Social Phobia can feel like an overwhelming problem. It’s not surprising then that 70 percent of people with Social Phobia develop depression. The feelings that come with depression, such as feeling very low, enjoying little, having little energy and motivation to do anything, compound the problems of Social Phobia. If you use alcohol, medications such as tranquillisers, or illegal drugs such as marijuana to cope, you can wind up with other problems as well.

How does Social Phobia develop?

 We don’t really know what causes Social Phobia. It’s most likely that there’s more than one factor that contributes to the development of Social Phobia. It may be a combination of a person’s innate nature, or personality, and other factors such as family relationships and early friendships. It is also likely that the precise reasons for the development of this problem vary from person to person. 

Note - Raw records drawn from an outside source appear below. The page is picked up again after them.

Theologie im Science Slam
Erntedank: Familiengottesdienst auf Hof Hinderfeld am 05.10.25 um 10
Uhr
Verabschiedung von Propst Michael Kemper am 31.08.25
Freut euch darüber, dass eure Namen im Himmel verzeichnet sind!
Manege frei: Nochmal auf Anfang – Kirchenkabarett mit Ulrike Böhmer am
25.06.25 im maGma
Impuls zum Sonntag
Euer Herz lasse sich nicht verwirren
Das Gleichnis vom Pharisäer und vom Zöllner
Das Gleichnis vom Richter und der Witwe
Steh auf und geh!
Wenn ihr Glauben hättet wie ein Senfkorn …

How do you treat Social Phobia?

The research suggests that Cognitive Behaviour Therapy or CBT is most useful to overcome Social Phobia. CBT has been around for approximately 50 years. Very simply, this type of therapy focuses on how a person’s thinking (cognition) influences their feelings and behaviour. For example, if you worry and go over and over an anticipated social situation you’re probably going to feel fearful about going along to the event, and may in fact decide not to go.
There are three important elements to manage Social Phobia:

  • Learn to control the anxiety and panic so that symptoms don’t become very distressing. This also involves learning how to tolerate anxiety symptoms and not try to hide them.
  • Examine and challenge things that you’re saying to yourself that aren’t helping you.
  • Gradually face the situations that you fear, or learn to be more relaxed in situations that at present you simply endure with great distress.

Individual work with a psychologist is helpful to learn to manage Social Phobia. Research also suggests that group work is very helpful. An obvious advantage of group work is the opportunity to meet and talk with other people who have similar difficulties. Group work is also important because it exposes you to what is a challenging situation, in a very supportive atmosphere.